Hampson, applying business skills studied at Wayne State University, took on the name Habatat Galleries, giving an identifying spelling twist to the word describing a person’s preferred surroundings, and he worked nonstop at establishing a continuing group of collectors surrounding themselves with glass art.
Hampson, at different times, also had galleries out of state, organized exhibitions that reached into foreign countries, helped develop museum collections, led excursions to view studios and presenters and developed five books and dozens of catalogs about the glass artistry at the center of his interests.
The first glass work that caught his eye had been a paperweight by Gilbert Johnson, who headed the glass program at what became the College for Creative Studies in Detroit, and now the gallery is inviting the public to celebrate the weighty work in bringing the unique talents of glass artists into wider recognition.
Projects by Jewish artists long associated with Habatat will be featured in the celebration showing some 400 works. Although the event runs from 5:30-9 p.m. Saturday, Sept. 18, those wanting to avoid crowds are invited to come earlier in the day or view the display on the web.
“Glass has a special characteristic of having an internal world and an external form, and very few materials can do that,” said Hampson, 74, happy in retirement that gallery operations have been turned over to sons Aaron Schey and Corey Hampson, part of a blended family of five children identifying as Jewish.
“Glass artists can concentrate on making interesting images on the inside or use the materials to make structures with the form being more important. Whoever works with glass has to be aware of what light does to it. Glass is a material that separates itself from other materials because of what it can do with light.”

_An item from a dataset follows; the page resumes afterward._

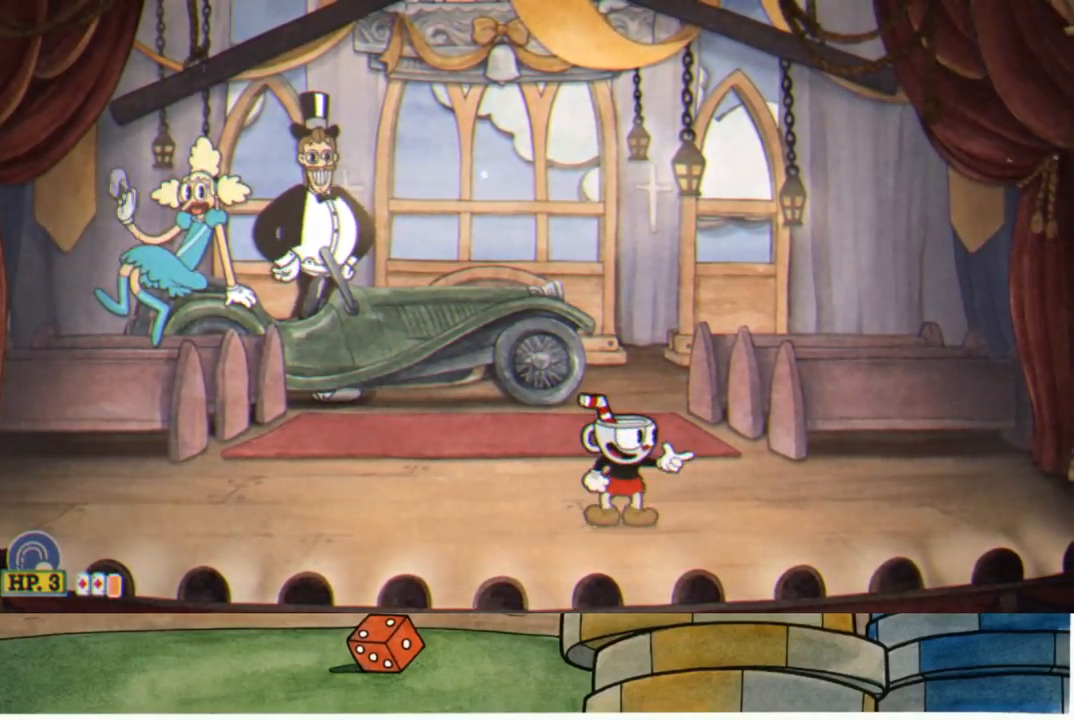
{"buttons": [], "left_stick": "center", "right_stick": "center", "events": [[67, "left_stick", "center"], [83, "R2", "up"], [317, "left_stick", "right"], [333, "R2", "down"], [433, "left_stick", "center"], [450, "R2", "up"]]}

Represented in the celebration showcase will be Alex Bernstein, Daniel Clayman, Laura Donefer, Joshua Hershman, Sidney Hutter, Steven Linn, Marvin Lipofsky and Toland Sand.

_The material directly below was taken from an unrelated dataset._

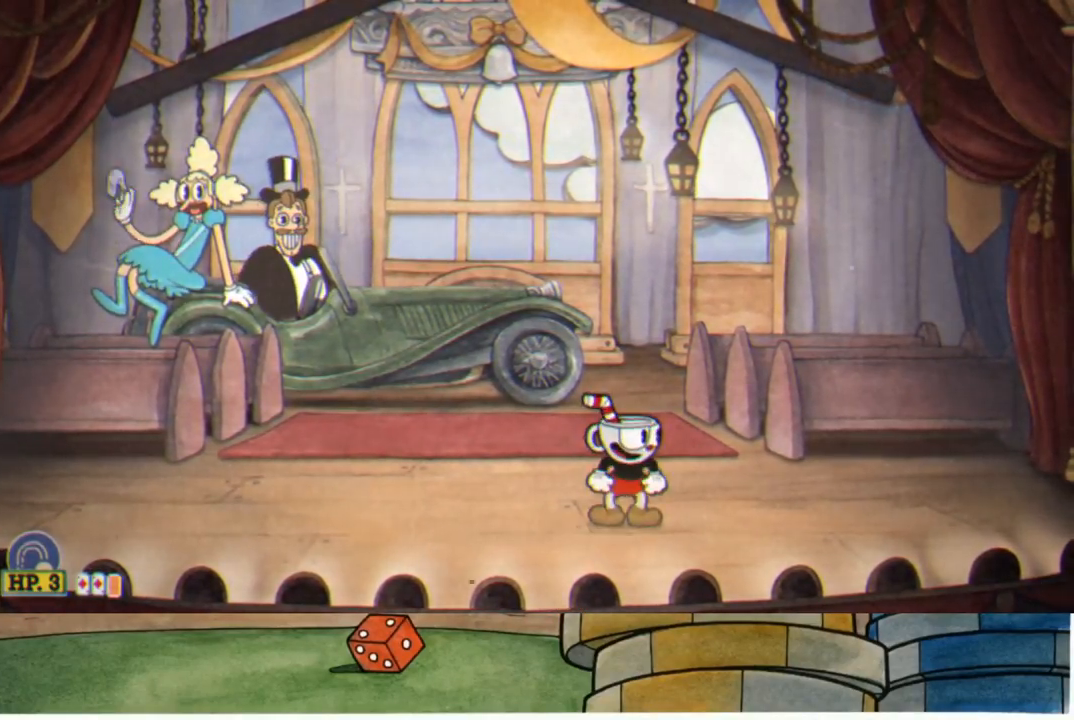
{"buttons": [], "left_stick": "center", "right_stick": "center", "events": []}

A History of Jewish Artists
“The first Jewish artist whose work we exhibited would have been Steve Weinberg,” Hampson said. “He has retired, but he capitalized on architecture and making pieces with an interior and exterior form that was architecturally very interesting. He worked with clear glass, sandblasting and casting it.”
Sidney Hutter, a continuing artist, has been noted for nonfunctional vessel forms, starting out with green glass before moving into other colors. Laura Donefer’s work has been described as flamboyant and exuberant by Hampson, who recalls fashion shows with everyone dressed in glass designs.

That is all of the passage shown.